## Set up

In [1]:
import numpy as np
import pandas as pd
import scipy.sparse
from sklearn.cluster import KMeans
from sklearn.metrics import homogeneity_score, completeness_score, adjusted_rand_score, calinski_harabasz_score
import pickle

In [2]:
# create global variable to use for random seed as needed
random_seed = 466

## Load data

In [3]:
def load_unsupervised_tweet_df():
    """
    Load tweet dataframes (assumes filename structure)
    """
    filepath_in = f'../data/derived/tweets_unsupervised.csv'
    df = pd.read_csv(filepath_in)
    return df

def load_unsupervised_tweet_vectors(vector_name):
    """
    Load tweet vectors (assumes filename structure)
    """
    filepath_in = f'../data/derived/vectors/vector{vector_name}_unsupervised.npz'
    vectors = scipy.sparse.load_npz(filepath_in)
        
    return vectors

## Fit clusters

In [4]:
def fit_clusters(num_clusters, vectors, random_seed, vector_name):
    """
    Fit KMeans with provided number of clusters and vectors
    """
    # initialize k-means
    kmeans = KMeans(n_clusters = num_clusters, random_state = random_seed)

    # train k-means
    kmeans.fit(vectors)
    
    # write to file
    filepath_out = f'../data/derived/models/kmeans_vector{vector_name}_clusters{num_clusters}.pkl'
    pickle.dump(kmeans, open(filepath_out, 'wb'))
    
    return kmeans

## Predict clusters

In [5]:
def predict_clusters(kmeans, vectors, df, vector_name):
    """
    Generate predictions with fit K-Means
    """
    # gereate predictions
    predictions = kmeans.predict(X = vectors)
    
    # create dataframe with record IDs, labels and predicted labels
    df = pd.DataFrame(data={'tweet_id':df['tweet_id'], 'label':df['label'], 'prediction':predictions})
    
    # write dataframe to file
    filepath_out = f'../data/derived/predictions/kmeans_vector{vector_name}_clusters{kmeans.n_clusters}.csv'
    df.to_csv(filepath_out, index=False)
    
    return predictions

## Evaluate clusters

In [6]:
def evaluate_clusters(vectors, predictions, labels, subset_predictions, num_clusters, vector_name):
    """
    Calculate homogeneity, completeness, adusted Rand, and Calinski Harabasz scores
    """
    # initialize empty dictionary to store metrics
    metrics = dict()
    
    # calculate metrics
    calinski_harabasz = calinski_harabasz_score(vectors.toarray(), predictions)
    homogeneity       = homogeneity_score(labels,   subset_predictions)
    completeness      = completeness_score(labels,  subset_predictions)
    adjusted_rand     = adjusted_rand_score(labels, subset_predictions)
    
    # store metrics
    metrics['homogeneity']       = homogeneity
    metrics['completeness']      = completeness
    metrics['adjusted_rand']     = adjusted_rand
    metrics['calinski_harabasz'] = calinski_harabasz
    
    # create dataframe
    metrics_df = pd.DataFrame(data=list(metrics.items()), columns=['metric','value'])
    
    # write dataframe to CSV
    filepath_out = f'../data/derived/performance/kmeans_vector{vector_name}_clusters{num_clusters}.csv'
    metrics_df.to_csv(path_or_buf = filepath_out, index = False)
    
    return metrics_df

## Fit, predict, and evaluate in one function

In [7]:
def kmeans(vector_name, num_clusters, random_seed):
    
    # load dataframe and vectors
    tweet_df = load_unsupervised_tweet_df()
    vectors  = load_unsupervised_tweet_vectors(vector_name)
    
    # fit kmeans
    kmeans = fit_clusters(num_clusters, vectors, random_seed, vector_name)

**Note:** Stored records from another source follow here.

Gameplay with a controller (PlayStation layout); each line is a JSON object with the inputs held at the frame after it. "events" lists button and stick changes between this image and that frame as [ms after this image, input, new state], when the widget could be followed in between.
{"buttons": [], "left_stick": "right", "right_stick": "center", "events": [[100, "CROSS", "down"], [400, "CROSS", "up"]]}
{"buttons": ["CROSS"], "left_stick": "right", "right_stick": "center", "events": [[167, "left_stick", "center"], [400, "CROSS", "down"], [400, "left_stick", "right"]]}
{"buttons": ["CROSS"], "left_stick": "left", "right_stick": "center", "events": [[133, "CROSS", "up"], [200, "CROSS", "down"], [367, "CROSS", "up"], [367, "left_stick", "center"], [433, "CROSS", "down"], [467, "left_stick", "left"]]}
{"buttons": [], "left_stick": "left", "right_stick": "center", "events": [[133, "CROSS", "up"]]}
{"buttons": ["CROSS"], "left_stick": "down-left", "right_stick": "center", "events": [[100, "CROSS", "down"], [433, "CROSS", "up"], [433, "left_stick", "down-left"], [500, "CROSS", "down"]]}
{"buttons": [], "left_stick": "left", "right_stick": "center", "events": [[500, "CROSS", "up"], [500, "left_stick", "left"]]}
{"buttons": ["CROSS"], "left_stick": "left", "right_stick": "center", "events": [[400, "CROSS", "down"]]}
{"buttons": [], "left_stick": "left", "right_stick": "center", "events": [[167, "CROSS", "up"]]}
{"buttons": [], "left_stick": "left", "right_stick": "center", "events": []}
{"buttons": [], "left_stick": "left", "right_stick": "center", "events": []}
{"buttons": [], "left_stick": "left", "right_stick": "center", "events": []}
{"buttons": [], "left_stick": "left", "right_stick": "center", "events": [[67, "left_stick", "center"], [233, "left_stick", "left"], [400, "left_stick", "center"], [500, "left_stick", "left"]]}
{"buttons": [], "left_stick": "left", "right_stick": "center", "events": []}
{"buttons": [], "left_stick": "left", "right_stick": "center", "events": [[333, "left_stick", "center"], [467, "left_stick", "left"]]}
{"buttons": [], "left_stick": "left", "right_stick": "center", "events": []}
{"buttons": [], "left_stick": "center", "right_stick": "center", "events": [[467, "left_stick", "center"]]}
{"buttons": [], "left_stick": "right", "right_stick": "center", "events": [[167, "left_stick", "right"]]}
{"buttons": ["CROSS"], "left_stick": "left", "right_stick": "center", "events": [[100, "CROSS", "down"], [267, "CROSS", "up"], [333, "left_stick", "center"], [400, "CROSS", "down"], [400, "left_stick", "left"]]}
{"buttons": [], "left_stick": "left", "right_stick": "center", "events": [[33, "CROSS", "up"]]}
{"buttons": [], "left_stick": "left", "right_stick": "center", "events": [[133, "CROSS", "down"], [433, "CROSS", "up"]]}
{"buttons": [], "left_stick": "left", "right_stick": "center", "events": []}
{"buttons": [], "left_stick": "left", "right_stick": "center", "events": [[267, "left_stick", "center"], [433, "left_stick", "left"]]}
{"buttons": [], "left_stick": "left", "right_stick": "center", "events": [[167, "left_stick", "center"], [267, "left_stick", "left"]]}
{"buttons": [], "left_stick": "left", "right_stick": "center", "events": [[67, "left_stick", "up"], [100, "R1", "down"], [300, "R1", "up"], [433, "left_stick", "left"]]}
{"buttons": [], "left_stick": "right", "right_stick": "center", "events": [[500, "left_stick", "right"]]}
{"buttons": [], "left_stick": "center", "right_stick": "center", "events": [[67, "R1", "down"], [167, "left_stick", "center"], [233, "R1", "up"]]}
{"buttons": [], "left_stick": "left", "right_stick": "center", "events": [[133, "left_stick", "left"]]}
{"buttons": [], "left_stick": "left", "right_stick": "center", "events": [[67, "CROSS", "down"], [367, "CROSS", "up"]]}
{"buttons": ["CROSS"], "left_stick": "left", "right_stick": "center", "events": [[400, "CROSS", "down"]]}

    # generate predictions for all tweets
    predictions = predict_clusters(kmeans, vectors, tweet_df, vector_name)
    
    # get labels and labelled subset of predictions (used for metrics that require ground truth)
    subset_idx = [i for i in range(len(tweet_df)) if tweet_df['label'][i] != 0]
    subset_predictions = predictions[subset_idx]
    labels = tweet_df.iloc[subset_idx, :]['label']

    # evaluate clusters
    evaluate_clusters(vectors, predictions, labels, subset_predictions, num_clusters, vector_name)

## Fit models with multiple vectors and number of clusters

In [8]:
# initialize list of number of clusters
num_clusters_list = [i for i in range(2, 11)]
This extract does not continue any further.